Nick’s lip curled. “I’m not saying that to Sabrina.”
“That line is a surefire winner,” Prudence murmured absently.
She was watching Ambrose leave. A
mbrose was wearing a red silk waistcoat with no shirt underneath. It was almost unbearable.
Having a crush on someone was like being buried alive and swallowing a vast quantity of grave worms, then feeling them wriggle around in your stomach all day long.
When she wrenched her gaze away, she found Nick watching her with a measured amount of sympathy. “Maybe you should tell him how you feel.”
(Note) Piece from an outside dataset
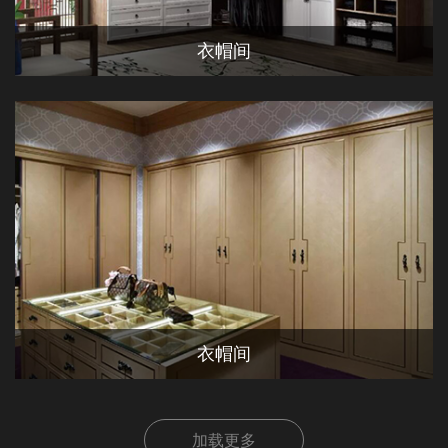
衣帽间
衣帽间
加载更多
“How dare you, Nick Scratch,” said Prudence. “I have never felt anything in my whole life! I’m not the one who’s gone ’round the twist on a broomstick and is dining out at a mortal’s house. Tell me you at least test the food before you eat it!”
Nick sighed. “I didn’t fly up with the last shower of sparks. I’m being careful.”
They reached Father Blackwood’s chambers. Prudence unlocked the carved oak door and went into Judas’s chamber, laying the baby down in his ebony cradle. Prudence slept on a settee close by the cradle, waking when he did. Usually Judas slept fretfully, but as she covered him with blankets embroidered with pentagrams and stars, he barely stirred. He was exhausted from his day out. Prudence knelt on the red velvet hassock with its upside-down crucifix that she’d placed beside the cradle, remembering her own terror when she saw her baby brother in a witch-hunter’s arms.
“You’re being so reckless.” She whispered so she wouldn’t disturb Judas’s peaceful slumber. “Have you ever even spoken to a mortal boy before, Nick?”
She turned and found Nick standing under the stuffed alligator that swung from the ceiling. His face was calm, his hands in his pockets, and above his head were jagged gleaming teeth.
“Three of them.”
She was beginning to think she had more chance of reasonable conversation with the alligator.
“Three,” Prudence repeated. “Terrific. While you were getting traumatized in the snowy mountains, I became an expert in mortal boys. Let me share my expertise with you. This is how things work with mortals. First, they fall in love with you and bring you flowers.”